Freesca, yang juga menjabat sebagai Wakil Direktur di German Centre dan dosen FEB UPNVJ, menyatakan bahwa tantangan geopolitik pangan global menuntut Indonesia untuk tidak hanya mengejar peningkatan produksi. Lebih dari itu, Indonesia harus memastikan distribusi hasil pertanian yang adil, baik secara geografis maupun sosial. Dalam konteks ini, Papua Selatan bisa menjadi preseden penting: bahwa pembangunan pangan bisa bersifat regeneratif, memberdayakan tanah sekaligus manusianya.
Menariknya, meskipun panen di Papua Selatan dilakukan tanpa teknologi tinggi, hasilnya tetap kompetitif. Freesca menegaskan bahwa hal ini membuka peluang besar untuk mengembangkan sistem pertanian komunitas yang menggunakan pendekatan low-input, yakni minim bahan kimia dan memaksimalkan sinergi dengan kondisi alam setempat.
Ia juga menekankan perlunya pendekatan pembangunan yang kolaboratif. Alih-alih pendekatan top-down yang selama ini mendominasi, ia mendorong sistem co-production of knowledge—di mana pemerintah, akademisi, masyarakat lokal, dan sektor swasta bekerja bersama. Proses edukasi bertahap yang diterapkan di Wanam menjadi contoh nyata dari pendekatan ini.
Keberhasilan di Wanam juga menggeser pusat narasi ketahanan pangan nasional dari Pulau Jawa ke kawasan timur Indonesia. Selama ini, wilayah timur sering dianggap sebagai pelengkap atau cadangan, bukan aktor utama. Padahal, menurut Freesca, keberhasilan ini menunjukkan bahwa Papua mampu menjadi pemain utama dalam strategi ketahanan pangan nasional yang baru.
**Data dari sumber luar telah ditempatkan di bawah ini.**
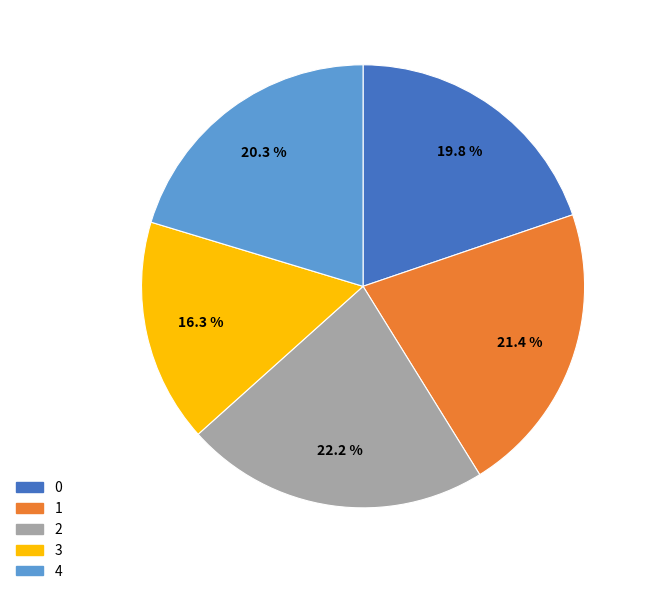

Does 0 account for over 50% of the chart?

No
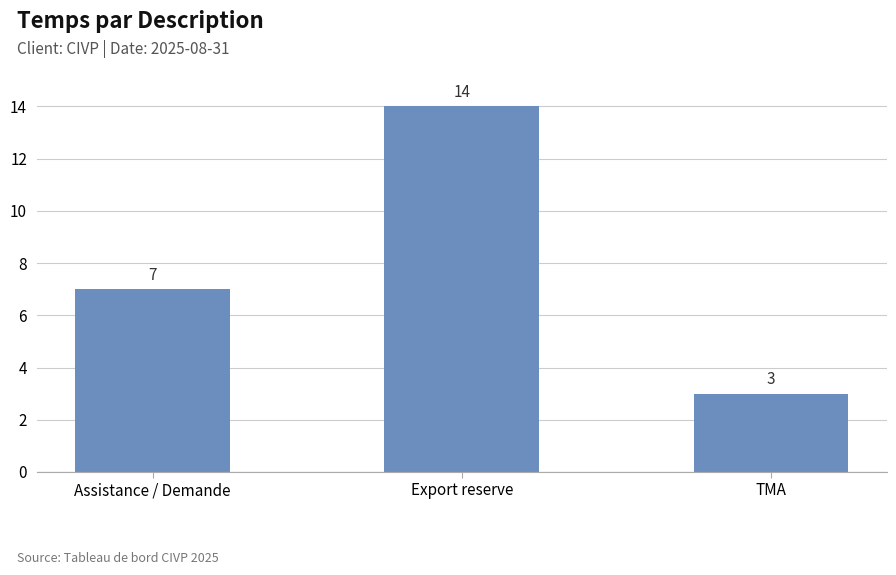

What is the label of the 1st bar from the left?

Assistance / Demande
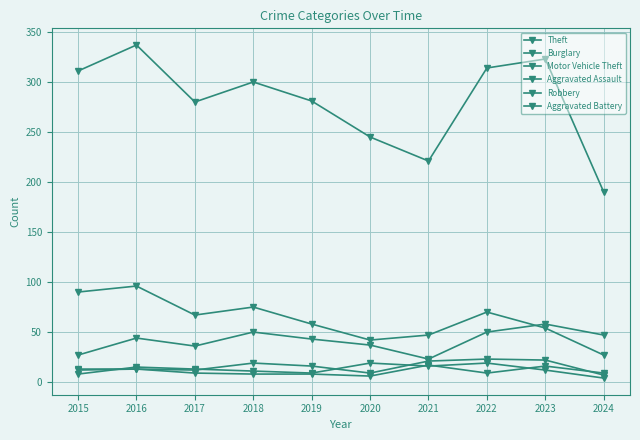

What is the difference between the maximum and minimum values in the Aggravated Battery series?

11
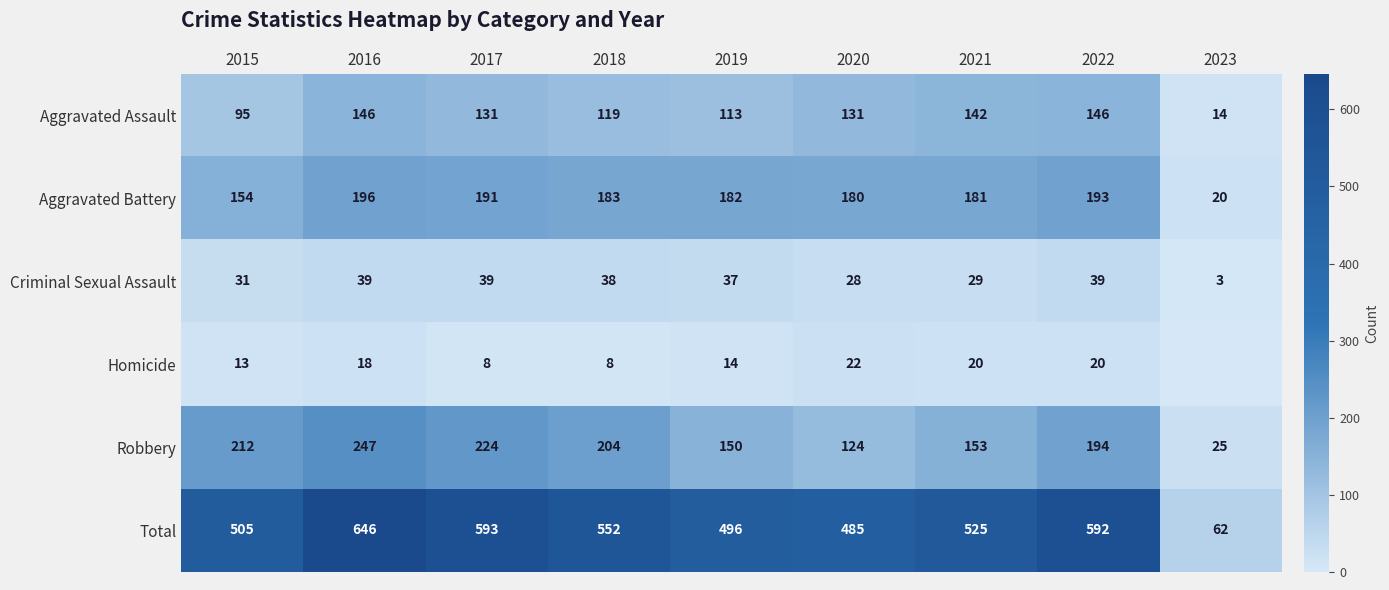

At which label is Criminal Sexual Assault closest to 21?

2020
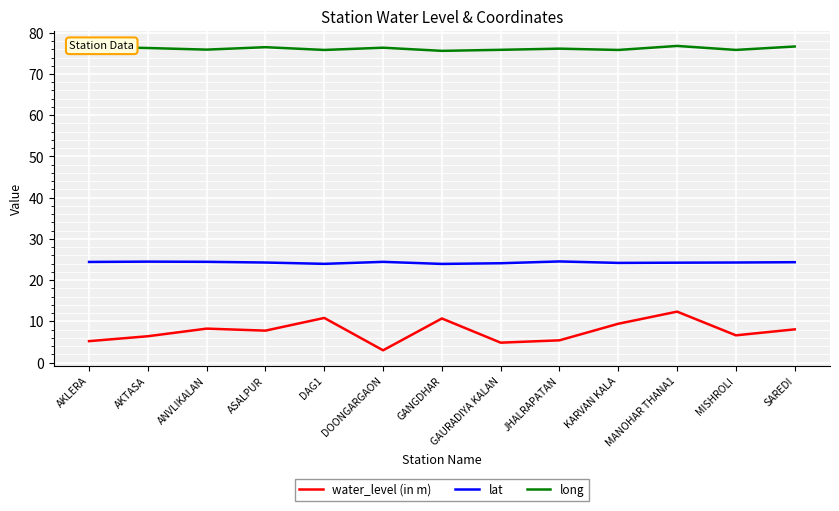

How many lines are shown in the chart?

3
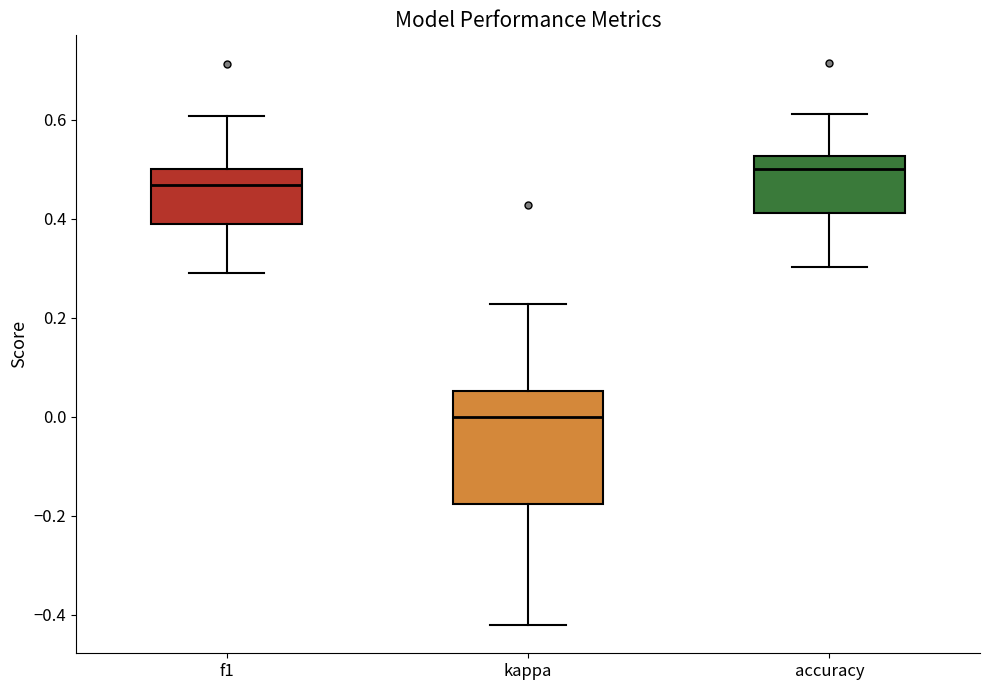

Where does the lower whisker of the box for accuracy end on the y-axis? The values are not printed on the chart, so give them approximately, as read against the axis.

0.30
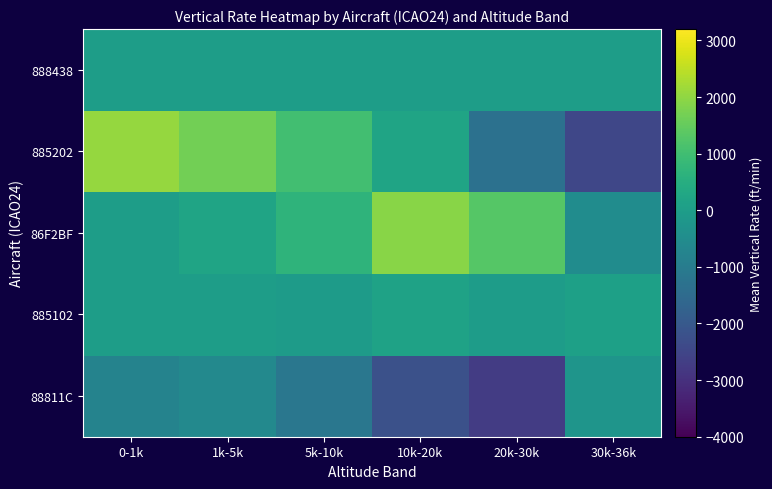

Rank the series by their maximum value, from highest to lowest.

885202, 86F2BF, 885102, 888438, 88811C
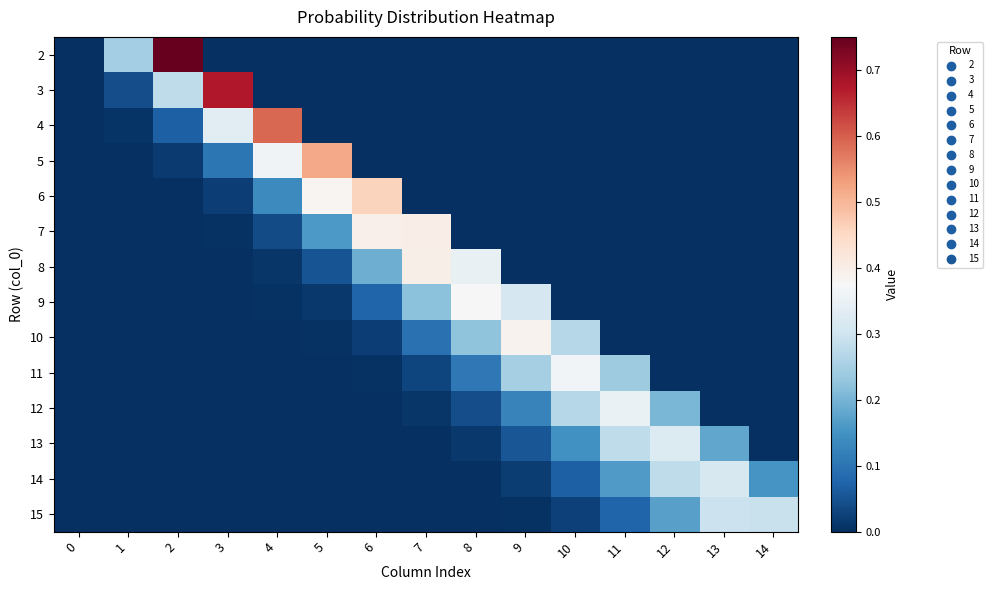

Reading right to left, transcribe all the data shown in this chart.

2: 14=0.0	13=0.0	12=0.0	11=0.0	10=0.0	9=0.0	8=0.0	7=0.0	6=0.0	5=0.0	4=0.0	3=0.0	2=0.7	1=0.2	0=0.0
3: 14=0.0	13=0.0	12=0.0	11=0.0	10=0.0	9=0.0	8=0.0	7=0.0	6=0.0	5=0.0	4=0.0	3=0.7	2=0.3	1=0.0	0=0.0
4: 14=0.0	13=0.0	12=0.0	11=0.0	10=0.0	9=0.0	8=0.0	7=0.0	6=0.0	5=0.0	4=0.6	3=0.3	2=0.1	1=0.0	0=0.0
5: 14=0.0	13=0.0	12=0.0	11=0.0	10=0.0	9=0.0	8=0.0	7=0.0	6=0.0	5=0.5	4=0.4	3=0.1	2=0.0	1=0.0	0=0.0
6: 14=0.0	13=0.0	12=0.0	11=0.0	10=0.0	9=0.0	8=0.0	7=0.0	6=0.5	5=0.4	4=0.1	3=0.0	2=0.0	1=0.0	0=0.0
7: 14=0.0	13=0.0	12=0.0	11=0.0	10=0.0	9=0.0	8=0.0	7=0.4	6=0.4	5=0.2	4=0.0	3=0.0	2=0.0	1=0.0	0=0.0
8: 14=0.0	13=0.0	12=0.0	11=0.0	10=0.0	9=0.0	8=0.3	7=0.4	6=0.2	5=0.1	4=0.0	3=0.0	2=0.0	1=0.0	0=0.0
9: 14=0.0	13=0.0	12=0.0	11=0.0	10=0.0	9=0.3	8=0.4	7=0.2	6=0.1	5=0.0	4=0.0	3=0.0	2=0.0	1=0.0	0=0.0
10: 14=0.0	13=0.0	12=0.0	11=0.0	10=0.3	9=0.4	8=0.2	7=0.1	6=0.0	5=0.0	4=0.0	3=0.0	2=0.0	1=0.0	0=0.0
11: 14=0.0	13=0.0	12=0.0	11=0.2	10=0.4	9=0.3	8=0.1	7=0.0	6=0.0	5=0.0	4=0.0	3=0.0	2=0.0	1=0.0	0=0.0
12: 14=0.0	13=0.0	12=0.2	11=0.3	10=0.3	9=0.1	8=0.0	7=0.0	6=0.0	5=0.0	4=0.0	3=0.0	2=0.0	1=0.0	0=0.0
13: 14=0.0	13=0.2	12=0.3	11=0.3	10=0.1	9=0.1	8=0.0	7=0.0	6=0.0	5=0.0	4=0.0	3=0.0	2=0.0	1=0.0	0=0.0
14: 14=0.2	13=0.3	12=0.3	11=0.2	10=0.1	9=0.0	8=0.0	7=0.0	6=0.0	5=0.0	4=0.0	3=0.0	2=0.0	1=0.0	0=0.0
15: 14=0.3	13=0.3	12=0.2	11=0.1	10=0.0	9=0.0	8=0.0	7=0.0	6=0.0	5=0.0	4=0.0	3=0.0	2=0.0	1=0.0	0=0.0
Ia menambahkan bahwa proyek cetak sawah satu juta hektare ini harus dipahami bukan sekadar sebagai target jumlah lahan, tetapi sebagai simbol dari reorientasi pembangunan. Fokusnya bukan lagi pada pusat, melainkan pada pinggiran yang selama ini kurang mendapat perhatian. Papua Selatan, menurutnya, telah menunjukkan bahwa dengan pendekatan yang tepat, kawasan yang dianggap terbelakang justru bisa menjadi pelopor.
Freesca menyimpulkan bahwa apa yang terjadi di Wanam bukan akhir dari cerita, tetapi justru pembuka jalan menuju model pembangunan pangan Indonesia yang lebih adil, berkelanjutan, dan berakar pada kekuatan lokal. “Kalau Papua dengan segala keterbatasan infrastrukturnya bisa bangkit dan menjadi contoh, maka semua wilayah lain di Indonesia juga memiliki peluang besar untuk berkontribusi dalam menghadapi krisis pangan global,” tegasnya.